= Farouk Bouzo =

Syrian association football referee

Farouk Bouzo (فاروق بوظو; born 3 March 1938 Damascus, Syria) is a retired Syrian international football referee. He pioneered a new style of VAR in Egyptian football.

== Career ==
Farouk Bouzo was a FIFA referee from 1969 until 1980. He officiated an international match in the 1978 FIFA World Cup group stages. He has the distinct honor of being the first Syrian referee to lead a match at a World Cup and the first referee to receive a 10 (highest recognition) grade from his inspector for his great performance in a World Cup match. He also officiated three matches at the 1977 FIFA World Youth Championship. He issued two yellow cards at the 1978 World Cup match between Germany and Mexico (6–0), one to each side.
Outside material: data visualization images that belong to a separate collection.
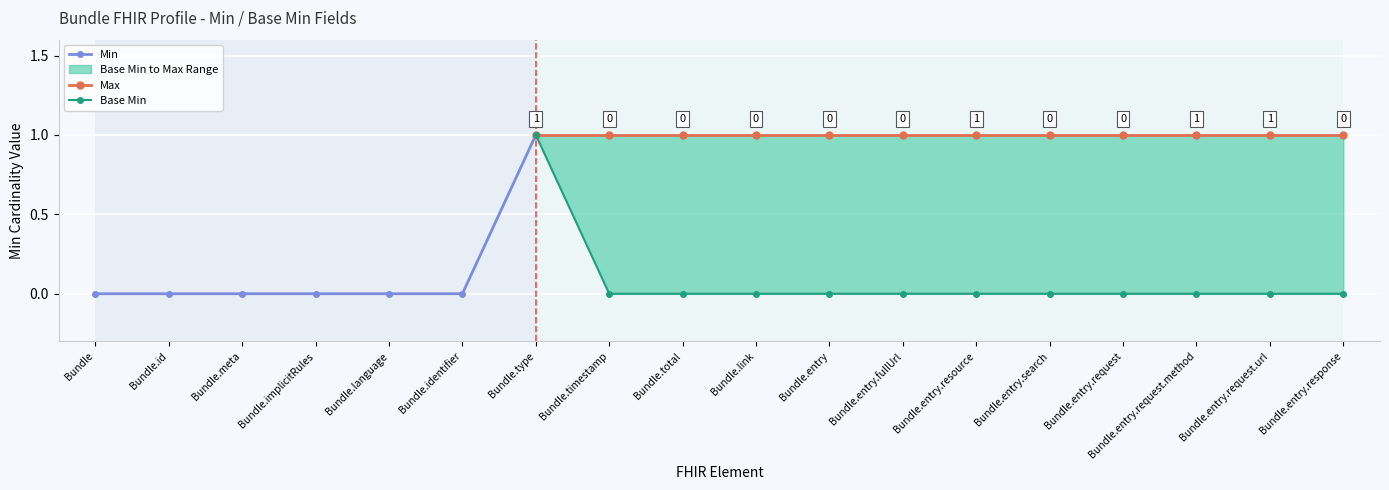

At which category is the sum across all series the highest?

Bundle.type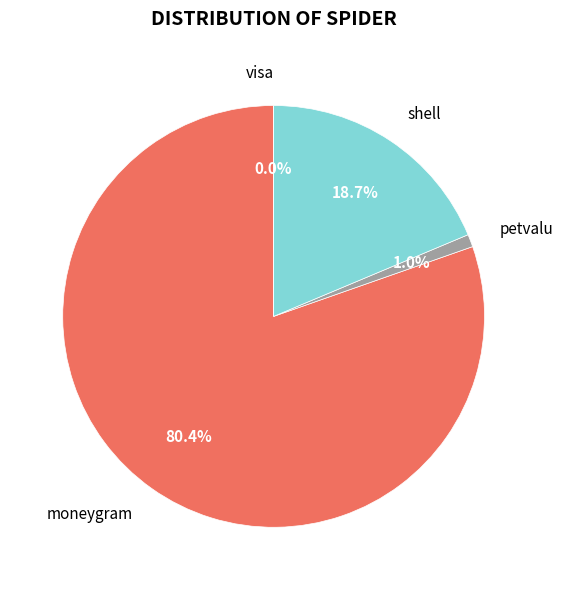

Is it true that visa is 0% of the pie?

True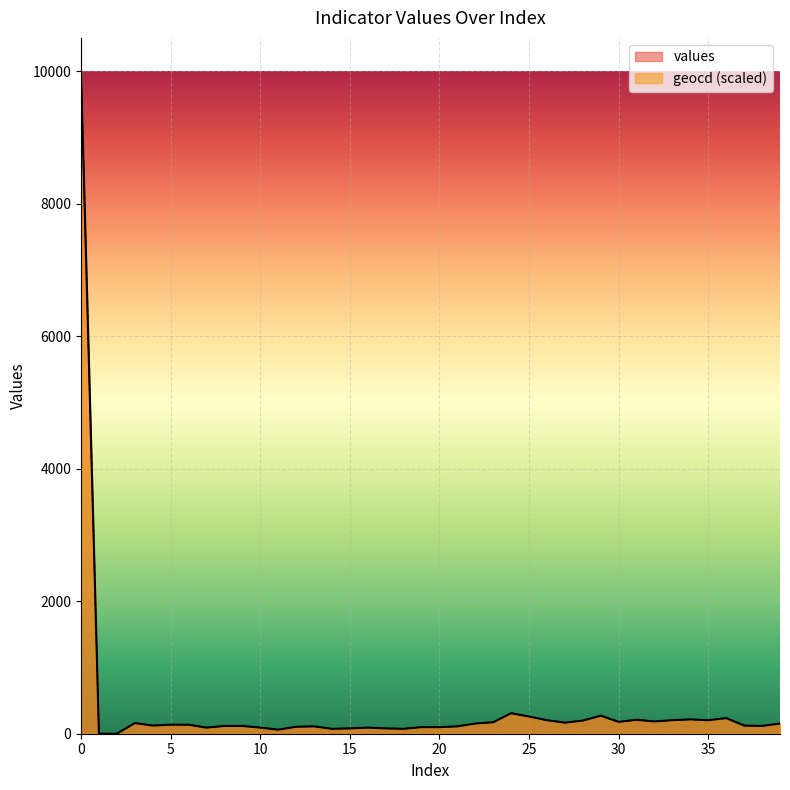

What is the sum of the values values at 14 and 17?

154.0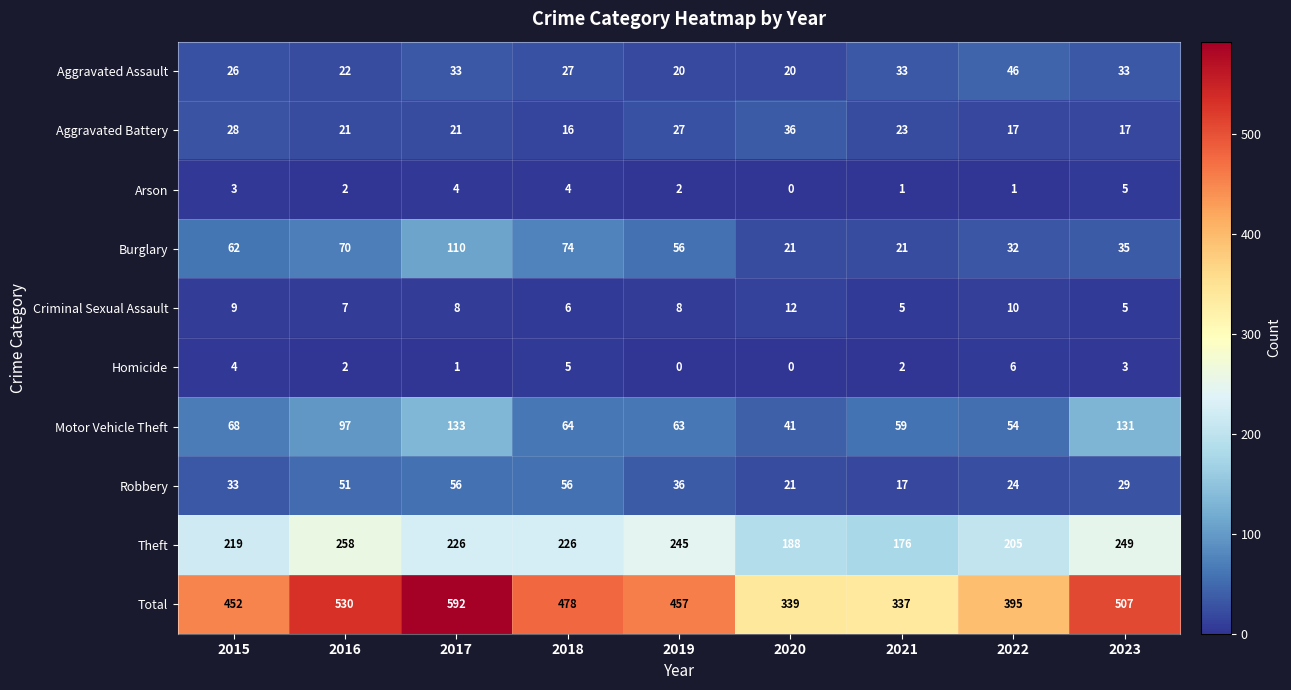

What is the difference between the highest and lowest values at 2023?

504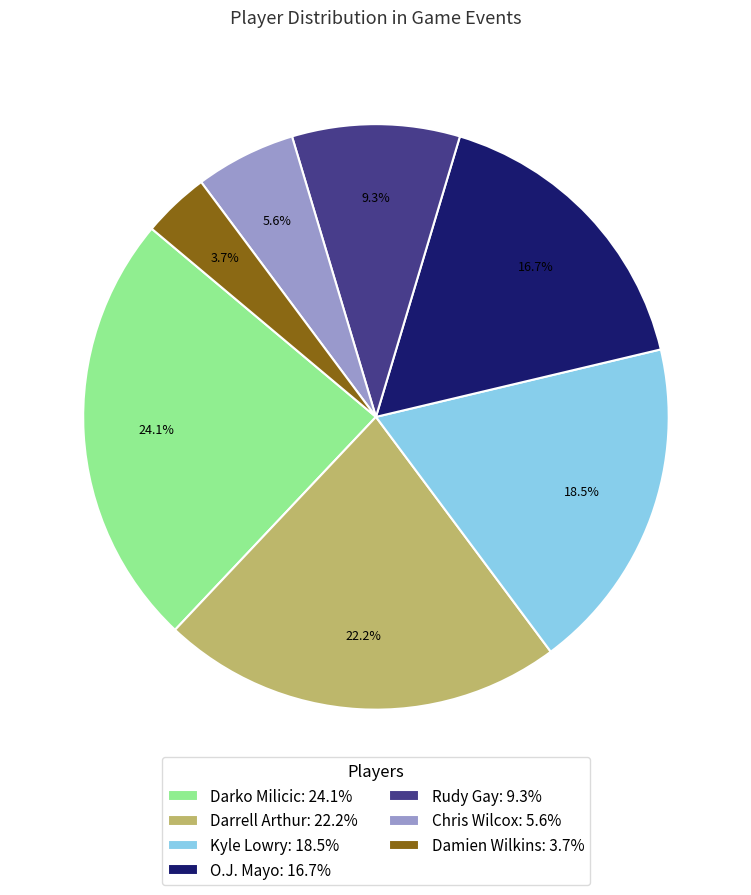

To the nearest percent, what is the average slice percentage?

14%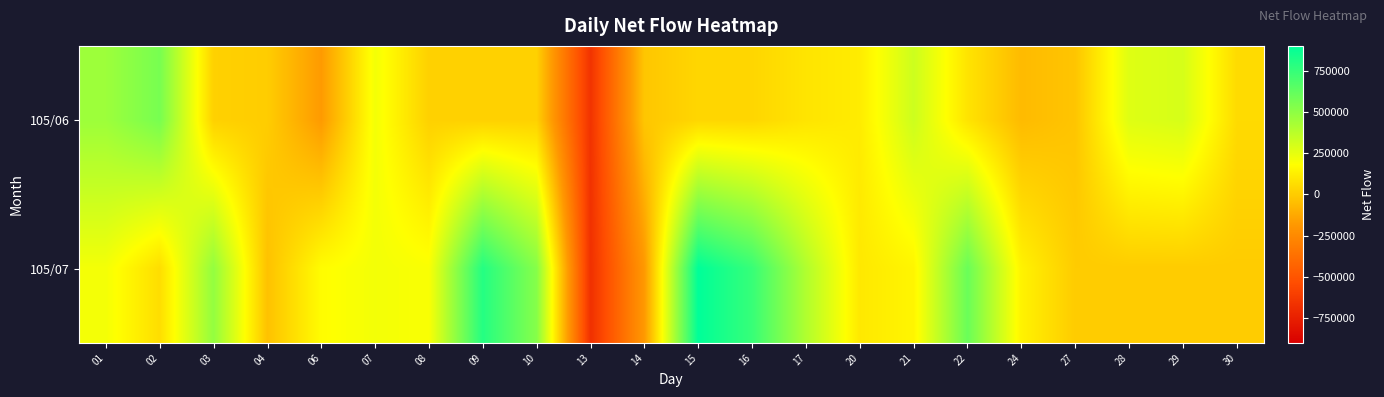

List the series in order of their overall mean, lowest first.

105/06, 105/07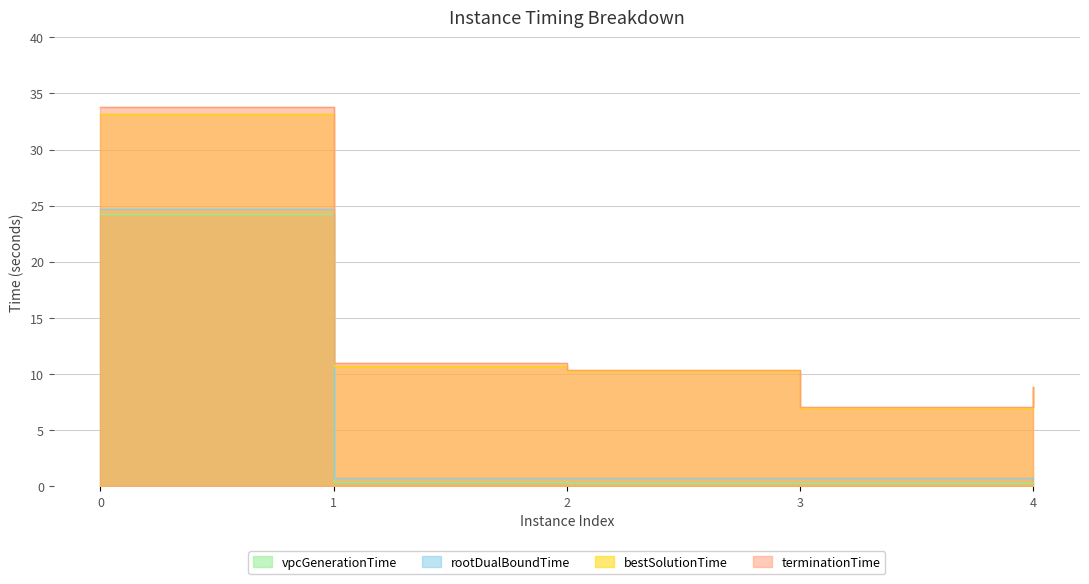

True or false: vpcGenerationTime has more than 2 points higher than both neighbors.

False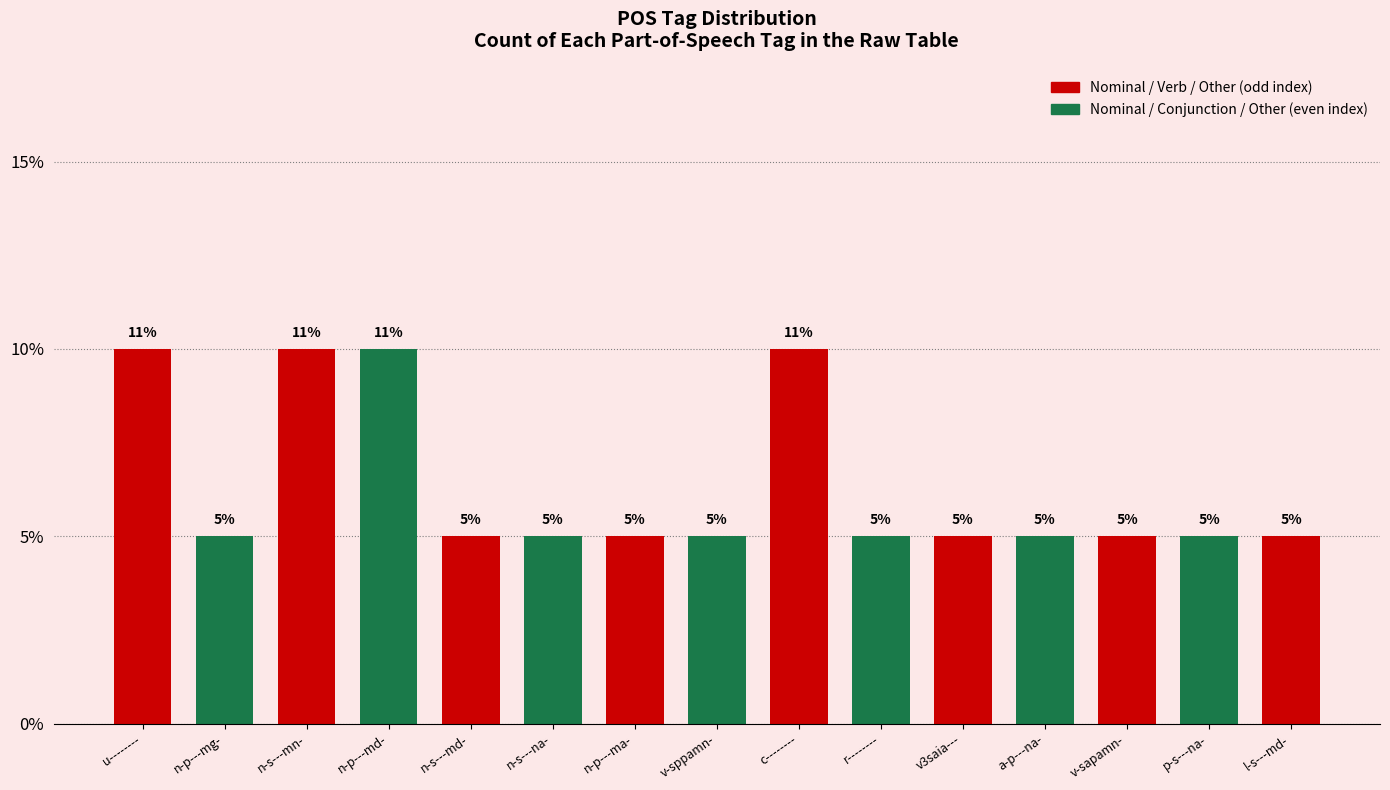

Rank the categories by value from highest to lowest.

u--------, n-s---mn-, n-p---md-, c--------, n-p---mg-, n-s---md-, n-s---na-, n-p---ma-, v-sppamn-, r--------, v3saia---, a-p---na-, v-sapamn-, p-s---na-, l-s---md-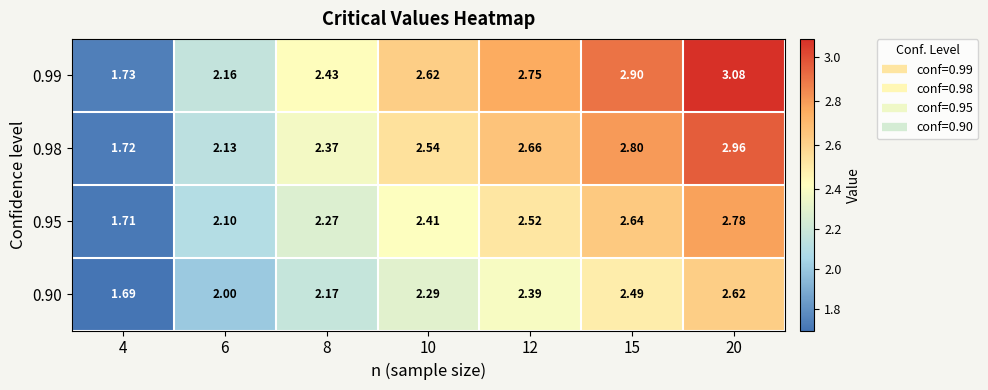

What is the spread (max minus min) of values at 10?

0.3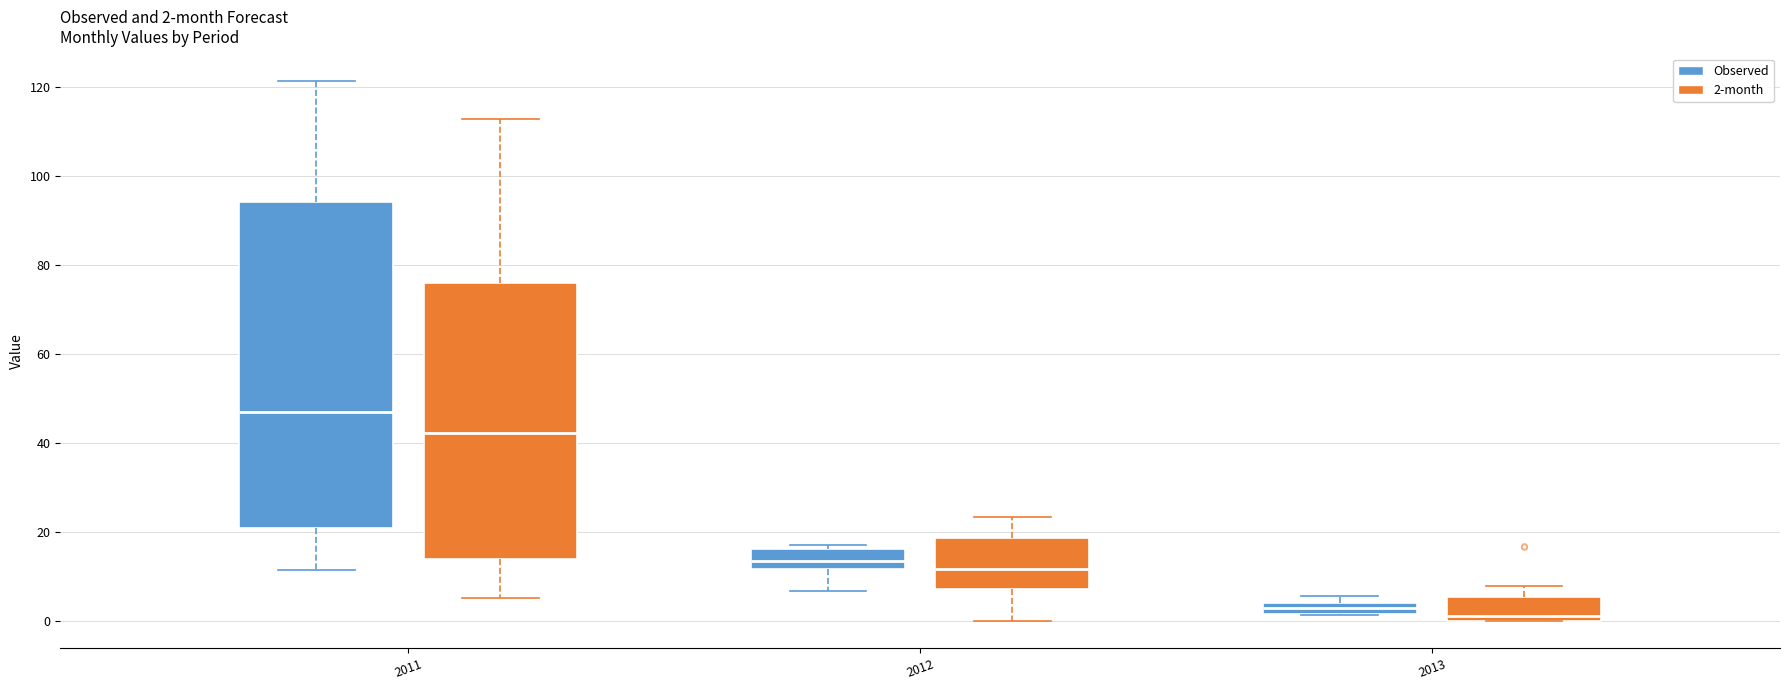

Which box is the tallest, from its lower edge to its upper edge?

2011 (Observed)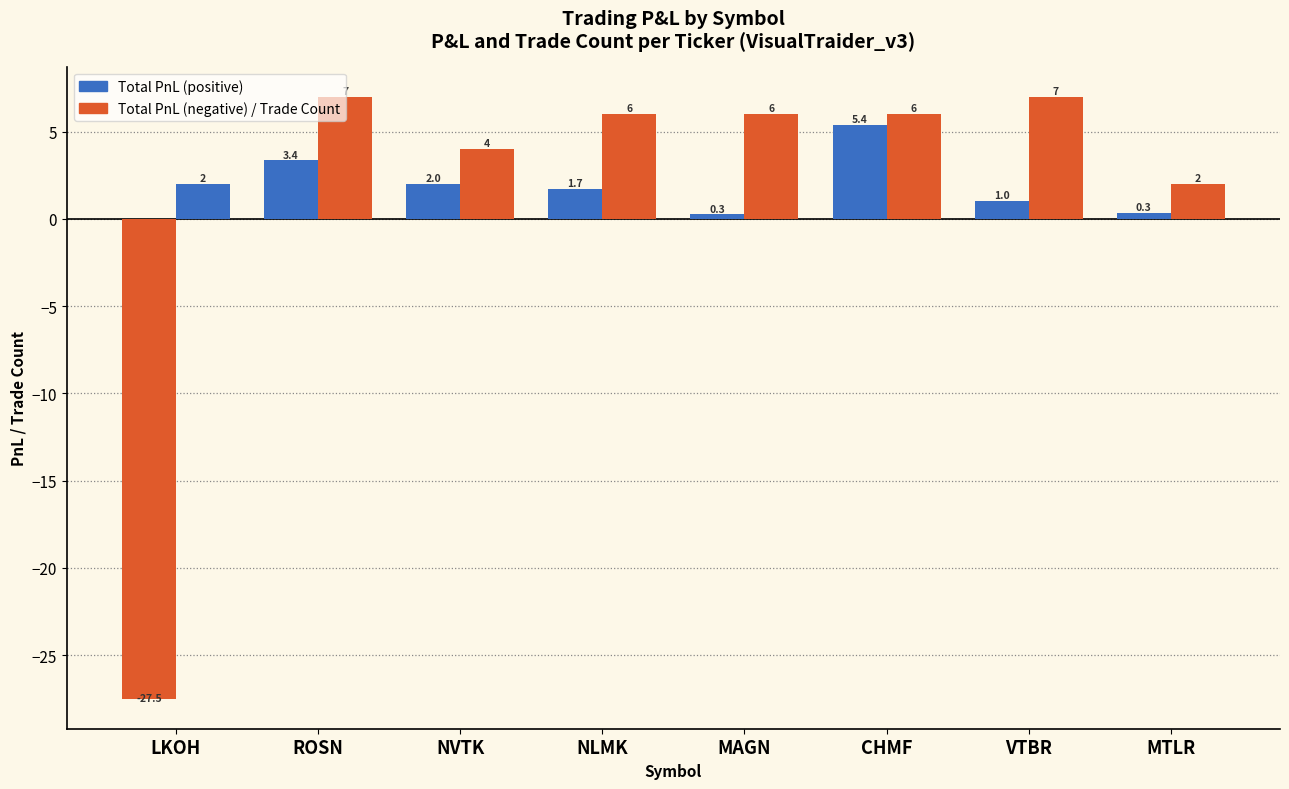

The value of Trade Count at CHMF is 6.0. True or false?

True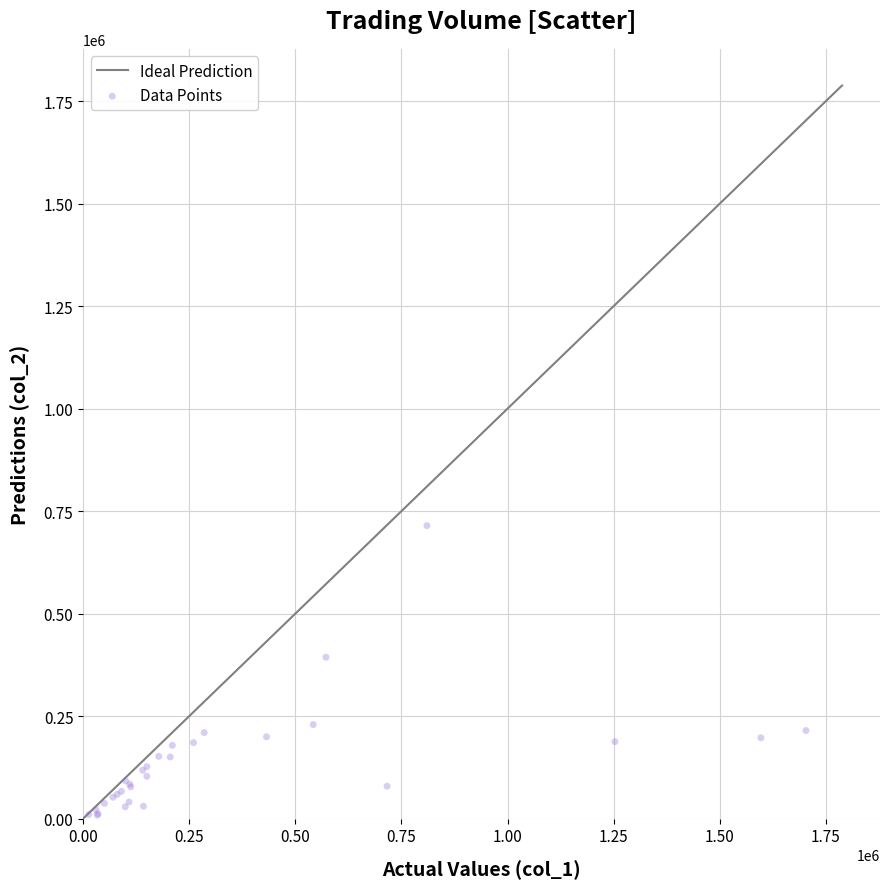

What Y value in the scatter plot is closest to 361530?

393560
| Date | Match | Team1 | Score | Score | Team2 | venue |
|---|---|---|---|---|---|---|
| 6 June 1978 | WC 1978 Group | Germany | 6 | 0 | Mexico | Córdoba |

== After career ==

He served as Secretary-General of the Syrian Football Association in 1976 and President from 1982 to 1994. After his retirement from refereeing, Bouzo became the National Referee Coordinator and Chairman of the AFC Referees Committee.

== Successes ==
In 1996, he was awarded the FIFA Order of Merit, the highest honor by FIFA.